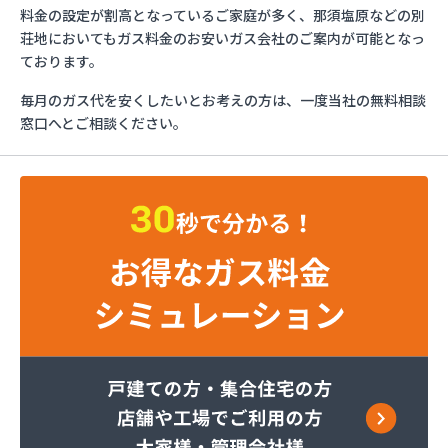
ミライフ株式会社 大田原店
料金の設定が割高となっているご家庭が多く、那須塩原などの別
烏山プロパン株式会社
荘地においてもガス料金のお安いガス会社のご案内が可能となっ
烏山通運株式会社プロパンガス
ております。
羽金商店
毎月のガス代を安くしたいとお考えの方は、一度当社の無料相談
益田屋プロパン有限会社
窓口へとご相談ください。
横川食販株式会社 一里販売所
横川食販株式会社一里販売所
河原実業株式会社 藤岡営業所
河内町エルピーガス協同組合
株式会社JAエルサポート LPガス総合センター
株式会社JAエルサポート ガス事業部
株式会社JAエルサポート じゃすぽーと真岡SS
株式会社JAエルサポート 県中支店
株式会社JAエルサポート 県東支店
株式会社JAエルサポート 佐野営業所
株式会社JAエルサポート 那須烏山営業所
株式会社JAエルサポート 日光営業所
株式会社JAエルサポート
株式会社JAエルサポート 県北支店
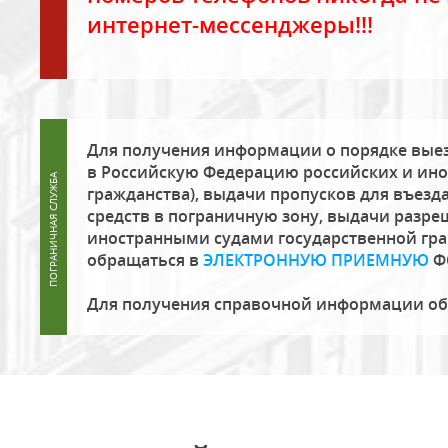
интернет-мессенджеры!!!
Для получения информации о порядке выез
в Российскую Федерацию российских и ино
гражданства), выдачи пропусков для въезда
средств в пограничную зону, выдачи разре
иностранными судами государственной гр
обращаться в
ЭЛЕКТРОННУЮ ПРИЕМНУЮ
Ф
Для получения справочной информации о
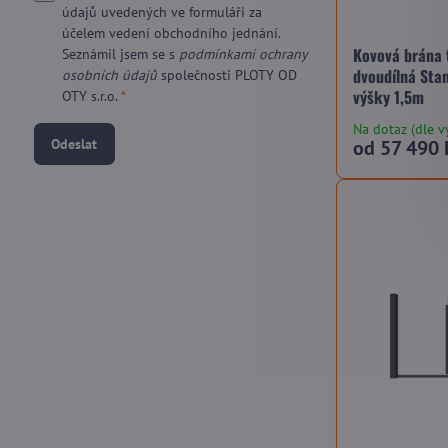
údajů uvedených ve formuláři za
účelem vedení obchodního jednání.
Kovová brána 
Seznámil jsem se s
podmínkami ochrany
dvoudílná Sta
osobních údajů
společnosti PLOTY OD
výšky 1,5m
OTY s.r.o.
*
Na dotaz (dle v
Odeslat
od 57 490 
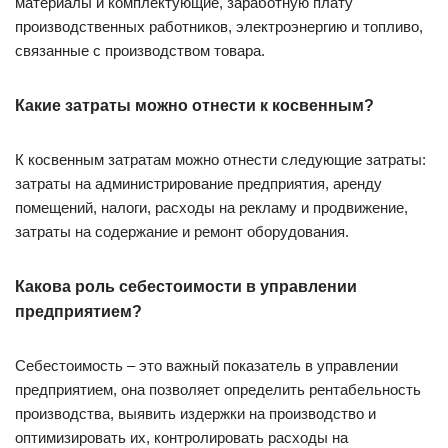
материалы и комплектующие, заработную плату
производственных работников, электроэнергию и топливо,
связанные с производством товара.
Какие затраты можно отнести к косвенным?
К косвенным затратам можно отнести следующие затраты:
затраты на администрирование предприятия, аренду
помещений, налоги, расходы на рекламу и продвижение,
затраты на содержание и ремонт оборудования.
Какова роль себестоимости в управлении
предприятием?
Себестоимость – это важный показатель в управлении
предприятием, она позволяет определить рентабельность
производства, выявить издержки на производство и
оптимизировать их, контролировать расходы на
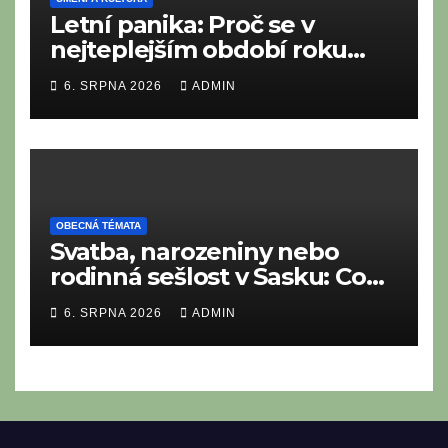
Letní panika: Proč se v
nejteplejším období roku
neustále něčeho bojíme?
6. SRPNA 2026
ADMIN
OBECNÁ TÉMATA
Svatba, narozeniny nebo
rodinná sešlost v Sasku: Co
nesmí chybět na tradičním
6. SRPNA 2026
ADMIN
saském bufetu?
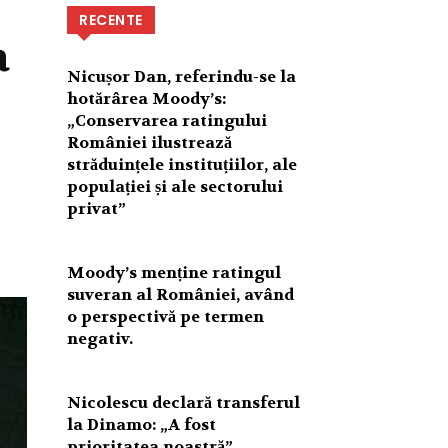
RECENTE
a
Nicușor Dan, referindu-se la
hotărârea Moody’s:
„Conservarea ratingului
României ilustrează
străduințele instituțiilor, ale
populației și ale sectorului
privat”
Moody’s menține ratingul
suveran al României, având
o perspectivă pe termen
negativ.
Nicolescu declară transferul
la Dinamo: „A fost
prioritatea noastră”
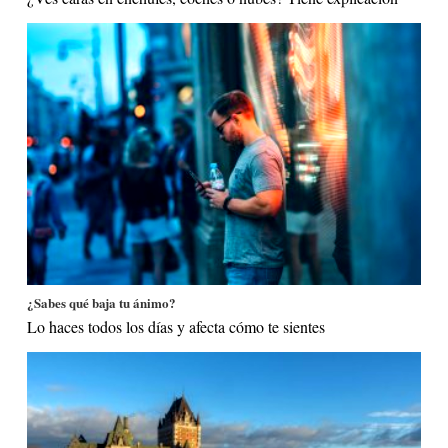
¿Sabes qué baja tu ánimo?
Lo haces todos los días y afecta cómo te sientes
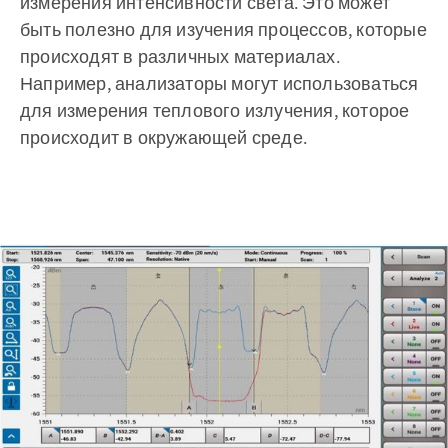
измерения интенсивности света. Это может
быть полезно для изучения процессов, которые
происходят в различных материалах.
Например, анализаторы могут использоваться
для измерения теплового излучения, которое
происходит в окружающей среде.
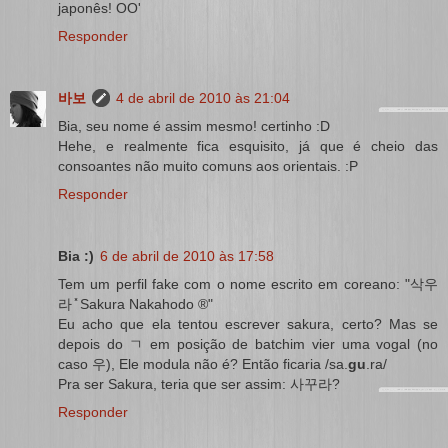
japonês! OO'
Responder
바보
4 de abril de 2010 às 21:04
Bia, seu nome é assim mesmo! certinho :D
Hehe, e realmente fica esquisito, já que é cheio das
consoantes não muito comuns aos orientais. :P
Responder
Bia :)
6 de abril de 2010 às 17:58
Tem um perfil fake com o nome escrito em coreano: "삭우
라 ̽ Sakura Nakahodo ®"
Eu acho que ela tentou escrever sakura, certo? Mas se
depois do ㄱ em posição de batchim vier uma vogal (no
caso 우), Ele modula não é? Então ficaria /sa.
gu
.ra/
Pra ser Sakura, teria que ser assim: 사꾸라?
Responder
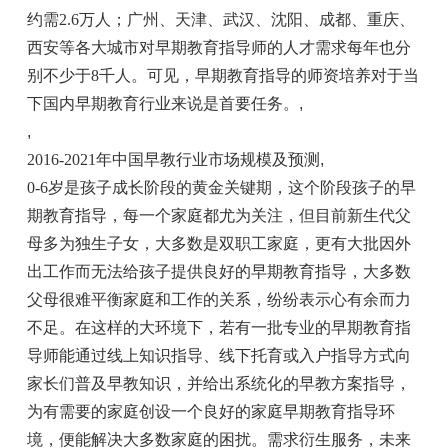
约需2.6万人；广州、天津、武汉、沈阳、成都、重庆、
西安等各大城市对早期教育指导师的人才需求每年也分
别不少于8千人。可见，早期教育指导的师资培养对于当
下国内早期教育行业来说是首要任务。
,
,
2016-2021年中国早教行业市场规模及预测
,
0-6岁是孩子成长阶段的黄金关键期，这个阶段孩子的早
期教育指导，每一个家庭都尤为关注，但目前新生代父
母多为独生子女，大多数是双职工家庭，更有大批因外
出工作而无法给孩子提供良好的早期教育指导，大多数
父母很难平衡家庭和工作的关系，纷纷表示心有余而力
不足。在这样的大环境下，若有一批专业的早期教育指
导师能通过线上知识指导、线下托育或入户指导方式向
家长们普及早教知识，并给出系统化的早教方案指导，
为有需要的家庭创设一个良好的家庭早期教育指导环
境，便能解决大多数家庭的困扰。需求衍生服务，未来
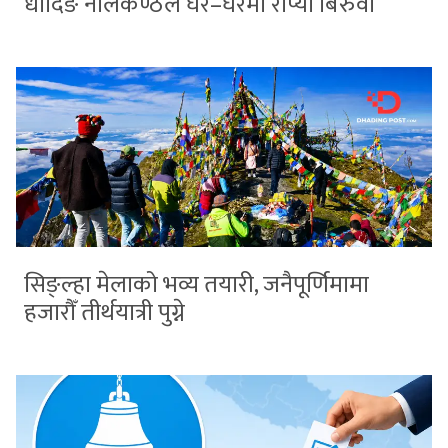
धादिङ नीलकण्ठले घर–घरमा रोप्यो बिरुवा
सिङ्ल्हा मेलाको भव्य तयारी, जनैपूर्णिमामा
हजारौँ तीर्थयात्री पुग्ने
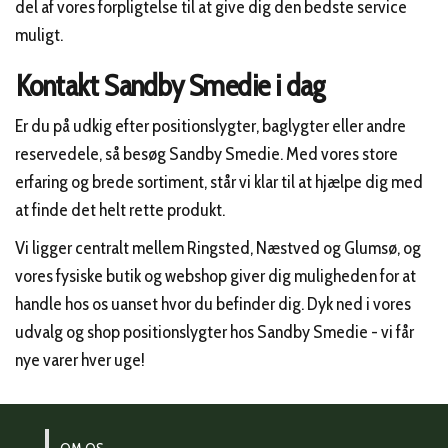
del af vores forpligtelse til at give dig den bedste service
muligt.
Kontakt Sandby Smedie i dag
Er du på udkig efter positionslygter, baglygter eller andre
reservedele, så besøg Sandby Smedie. Med vores store
erfaring og brede sortiment, står vi klar til at hjælpe dig med
at finde det helt rette produkt.
Vi ligger centralt mellem Ringsted, Næstved og Glumsø, og
vores fysiske butik og webshop giver dig muligheden for at
handle hos os uanset hvor du befinder dig. Dyk ned i vores
udvalg og shop positionslygter hos Sandby Smedie - vi får
nye varer hver uge!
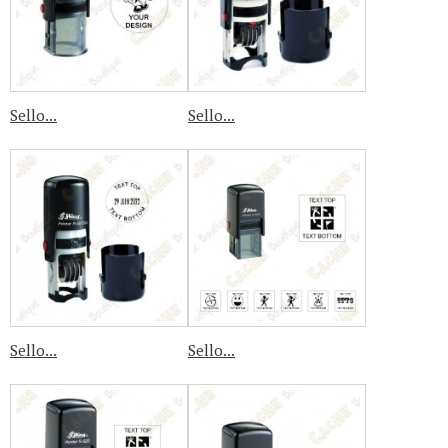
Sello...
Sello...
Sello...
Sello...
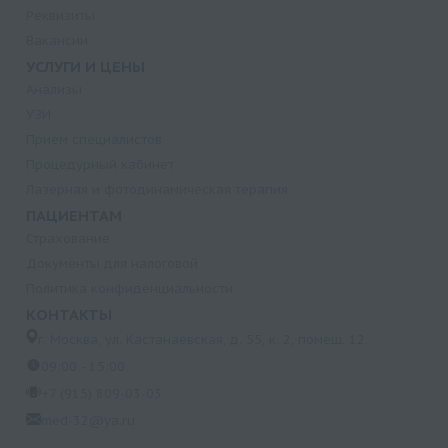
Реквизиты
Вакансии
УСЛУГИ И ЦЕНЫ
Анализы
УЗИ
Прием специалистов
Процедурный кабинет
Лазерная и фотодинамическая терапия
ПАЦИЕНТАМ
Страхование
Документы для налоговой
Политика конфиденциальности
КОНТАКТЫ
г. Москва, ул. Кастанаевская, д. 55, к. 2, помещ. 12
09:00 - 15:00
+7 (915) 809-03-03
med-32@ya.ru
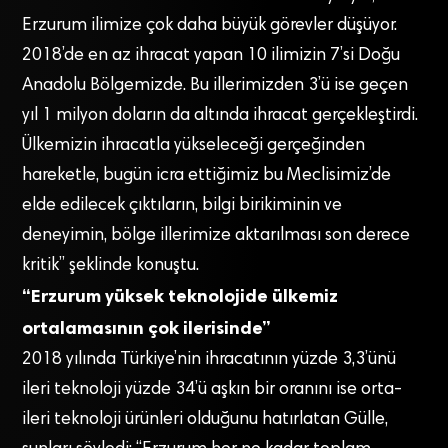
Erzurum ilimize çok daha büyük görevler düşüyor.
2018’de en az ihracat yapan 10 ilimizin 7’si Doğu
Anadolu Bölgemizde. Bu illerimizden 3’ü ise geçen
yıl 1 milyon doların da altında ihracat gerçekleştirdi.
Ülkemizin ihracatla yükseleceği gerçeğinden
hareketle, bugün icra ettiğimiz bu Meclisimiz’de
elde edilecek çıktıların, bilgi birikiminin ve
deneyimin, bölge illerimize aktarılması son derece
kritik” şeklinde konuştu.
“Erzurum yüksek teknolojide ülkemiz
ortalamasının çok ilerisinde”
2018 yılında Türkiye’nin ihracatının yüzde 3,3’ünü
ileri teknoloji yüzde 34’ü aşkın bir oranını ise orta-
ileri teknoloji ürünleri olduğunu hatırlatan Gülle,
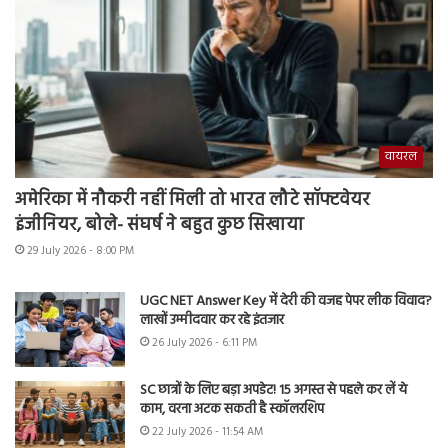
वायरल
अमेरिका में नौकरी नहीं मिली तो भारत लौटे सॉफ्टवेयर
इंजीनियर, बोले- संघर्ष ने बहुत कुछ सिखाया
29 July 2026 - 8:00 PM
UGC NET Answer Key में देरी की वजह पेपर लीक विवाद?
लाखों उम्मीदवार कर रहे इंतजार
26 July 2026 - 6:11 PM
SC छात्रों के लिए बड़ा अपडेट! 15 अगस्त से पहले कर लें ये
काम, वरना अटक सकती है स्कॉलरशिप
22 July 2026 - 11:54 AM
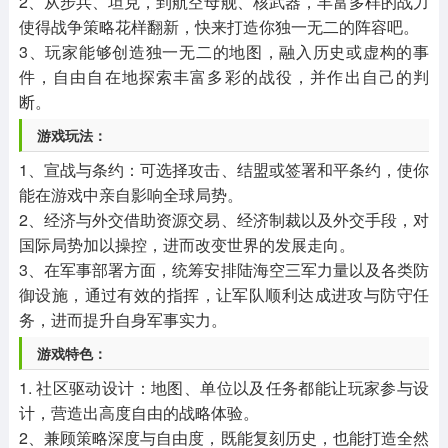
2、从步兵、坦克，到航空母舰、核武器，丰富多样的战力
使得战争策略花样翻新，快来打造你独一无二的阵容吧。
3、玩家能够创造独一无二的地图，融入历史或虚构的事
件，自由自在地探索丰富多彩的战役，并作出自己的判
断。
游戏玩法：
1、宣战与条约：可选择攻击、结盟或签署和平条约，使你
能在游戏中亲自影响全球局势。
2、经济与外交借助资源交易、经济制裁以及外交手段，对
国际局势加以操控，进而改变世界的发展走向。
3、在军事部署方面，统筹安排陆海空三军力量以及各类防
御设施，通过有效的指挥，让军队顺利达成进攻与防守任
务，进而提升自身军事实力。
游戏特色：
1. 社区驱动设计：地图、单位以及任务都能让玩家参与设
计，营造出高度自由的战略体验。
2、兼顾策略深度与自由度，既能复刻历史，也能打造全然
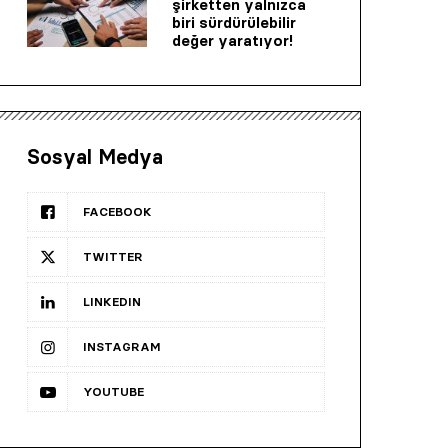
şirketten yalnızca
biri sürdürülebilir
değer yaratıyor!
Sosyal Medya
FACEBOOK
TWITTER
LINKEDIN
INSTAGRAM
YOUTUBE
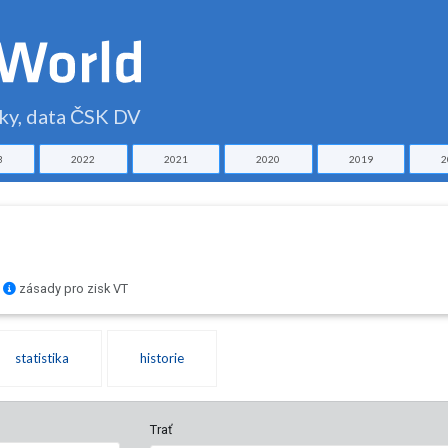
čky, data ČSK DV
3
2022
2021
2020
2019
2
zásady pro zisk VT
statistika
historie
Trať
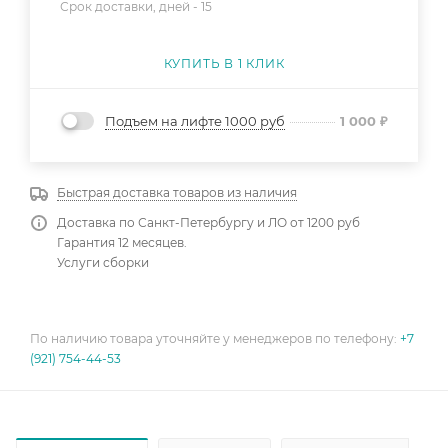
Срок доставки, дней -
15
КУПИТЬ В 1 КЛИК
Подъем на лифте 1000 руб
1 000
₽
Быстрая доставка товаров из наличия
Доставка по Санкт-Петербургу и ЛО от 1200 руб
Гарантия 12 месяцев.
Услуги сборки
По наличию товара уточняйте у менеджеров по телефону:
+7
(921) 754-44-53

_Brief:_ Output exactly the lines above, beginning at the one with "株式会社JAエルサポート 県中支店" and stopping after the one with "происходит в окружающей среде.". Pictures are to be omitted.

_Your solution:_
株式会社JAエルサポート 県中支店
株式会社JAエルサポート 県東支店
株式会社JAエルサポート 佐野営業所
株式会社JAエルサポート 那須烏山営業所
株式会社JAエルサポート 日光営業所
株式会社JAエルサポート
株式会社JAエルサポート 県北支店
интернет-мессенджеры!!!
Для получения информации о порядке выез
в Российскую Федерацию российских и ино
гражданства), выдачи пропусков для въезда
средств в пограничную зону, выдачи разре
иностранными судами государственной гр
обращаться в
ЭЛЕКТРОННУЮ ПРИЕМНУЮ
Ф
Для получения справочной информации о
údajů uvedených ve formuláři za
účelem vedení obchodního jednání.
Kovová brána 
Seznámil jsem se s
podmínkami ochrany
dvoudílná Sta
osobních údajů
společnosti PLOTY OD
výšky 1,5m
OTY s.r.o.
*
Na dotaz (dle v
Odeslat
od 57 490 
материалы и комплектующие, заработную плату
производственных работников, электроэнергию и топливо,
связанные с производством товара.
Какие затраты можно отнести к косвенным?
К косвенным затратам можно отнести следующие затраты:
затраты на администрирование предприятия, аренду
помещений, налоги, расходы на рекламу и продвижение,
затраты на содержание и ремонт оборудования.
Какова роль себестоимости в управлении
предприятием?
Себестоимость – это важный показатель в управлении
предприятием, она позволяет определить рентабельность
производства, выявить издержки на производство и
оптимизировать их, контролировать расходы на
Letní panika: Proč se v
nejteplejším období roku
neustále něčeho bojíme?
6. SRPNA 2026
ADMIN
OBECNÁ TÉMATA
Svatba, narozeniny nebo
rodinná sešlost v Sasku: Co
nesmí chybět na tradičním
6. SRPNA 2026
ADMIN
saském bufetu?
RECENTE
a
Nicușor Dan, referindu-se la
hotărârea Moody’s:
„Conservarea ratingului
României ilustrează
străduințele instituțiilor, ale
populației și ale sectorului
privat”
Moody’s menține ratingul
suveran al României, având
o perspectivă pe termen
negativ.
Nicolescu declară transferul
la Dinamo: „A fost
prioritatea noastră”
¿Sabes qué baja tu ánimo?
Lo haces todos los días y afecta cómo te sientes
измерения интенсивности света. Это может
быть полезно для изучения процессов, которые
происходят в различных материалах.
Например, анализаторы могут использоваться
для измерения теплового излучения, которое
происходит в окружающей среде.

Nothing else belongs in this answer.